- IATA: none; ICAO: none; FAA LID: 07A;

Summary
- Airport type: Public
- Owner: Bullock County
- Serves: Bullock County, Alabama
- Location: Union Springs, Alabama
- Elevation AMSL: 300 ft (91 m)
- Coordinates: 32°10′01″N 085°48′35″W﻿ / ﻿32.16694°N 85.80972°W
- Interactive map of Franklin Field

Runways
| Direction | Length |  | Surface |
| ft | m |
| 14/32 | 3,660 | 1,116 | Asphalt |

Statistics (2010)
- Aircraft operations: 6,545
- Source: Federal Aviation Administration

= Franklin Field (Alabama) =

Franklin Field is a county-owned public-use airport in Bullock County, Alabama, United States.
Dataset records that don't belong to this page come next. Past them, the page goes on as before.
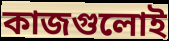
কাজগুলোই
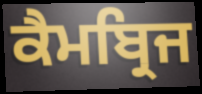
ਕੈਮਬ੍ਰਿਜ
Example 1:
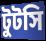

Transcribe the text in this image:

টুটসি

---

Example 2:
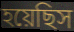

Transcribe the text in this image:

হয়েছিস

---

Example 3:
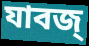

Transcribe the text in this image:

যাবজ্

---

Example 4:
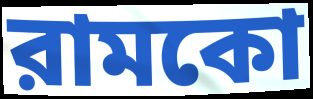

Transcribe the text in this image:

রামকো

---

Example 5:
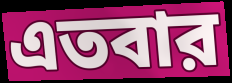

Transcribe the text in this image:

এতবার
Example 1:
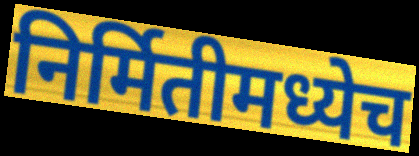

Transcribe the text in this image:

निर्मितीमध्येच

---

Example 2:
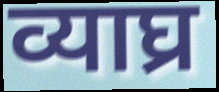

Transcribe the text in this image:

व्याघ्र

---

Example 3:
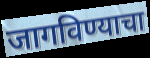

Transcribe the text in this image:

जागविण्याचा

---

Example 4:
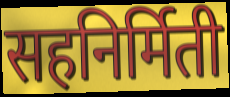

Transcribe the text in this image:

सहनिर्मिती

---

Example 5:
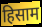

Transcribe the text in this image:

हिसाम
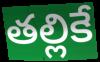
తల్లికే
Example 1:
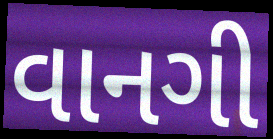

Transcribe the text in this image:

વાનગી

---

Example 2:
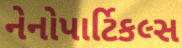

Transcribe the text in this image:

નેનોપાર્ટિકલ્સ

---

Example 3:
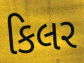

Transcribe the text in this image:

કિલર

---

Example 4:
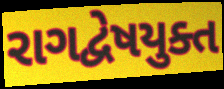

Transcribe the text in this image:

રાગદ્વેષયુક્ત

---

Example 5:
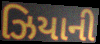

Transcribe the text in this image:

ઝિયાની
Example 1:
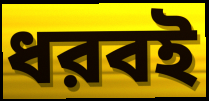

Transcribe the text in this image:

ধরবই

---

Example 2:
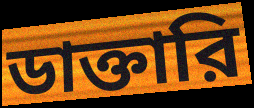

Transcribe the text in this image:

ডাক্তারি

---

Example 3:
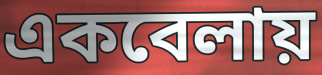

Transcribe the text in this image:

একবেলায়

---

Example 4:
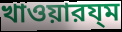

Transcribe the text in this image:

খাওয়ারয্ম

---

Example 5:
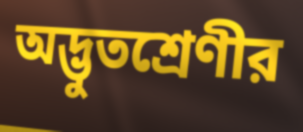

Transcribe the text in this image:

অদ্ভুতশ্রেণীর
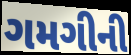
ગમગીની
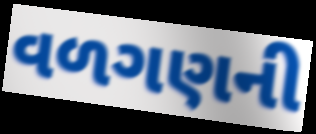
વળગણની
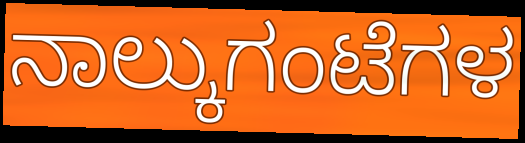
ನಾಲ್ಕುಗಂಟೆಗಳ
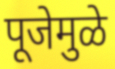
पूजेमुळे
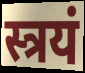
स्त्रयं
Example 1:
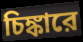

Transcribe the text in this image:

চিঙ্কারে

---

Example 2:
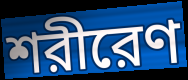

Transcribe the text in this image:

শরীরেণ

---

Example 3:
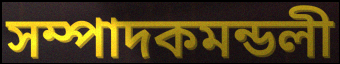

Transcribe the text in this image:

সম্পাদকমন্ডলী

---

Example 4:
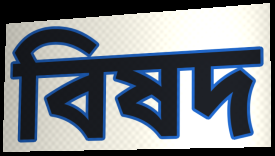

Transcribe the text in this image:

বিষদ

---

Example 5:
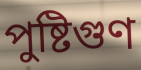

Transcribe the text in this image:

পুষ্টিগুণ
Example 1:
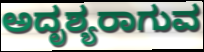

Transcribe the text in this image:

ಅದೃಶ್ಯರಾಗುವ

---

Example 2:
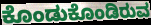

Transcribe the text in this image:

ಕೊಂಡುಕೊಂಡಿರುವ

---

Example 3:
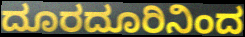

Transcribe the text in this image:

ದೂರದೂರಿನಿಂದ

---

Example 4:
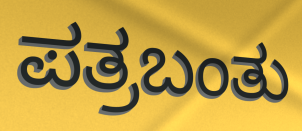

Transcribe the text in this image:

It is located 5 nmi west of the central business district of Union Springs, Alabama. It is included in the FAA's National Plan of Integrated Airport Systems for 2011–2015, which categorized it as a general aviation facility.

== Facilities and aircraft ==
Franklin Field covers an area of 50 acre at an elevation of 300 ft above mean sea level. It has one runway designated 14/32 with an asphalt surface measuring 5,000 by 80 ft. For the 12-month period ending November 19, 2010, the airport had 6,545 general aviation aircraft operations, an average of 17 per day.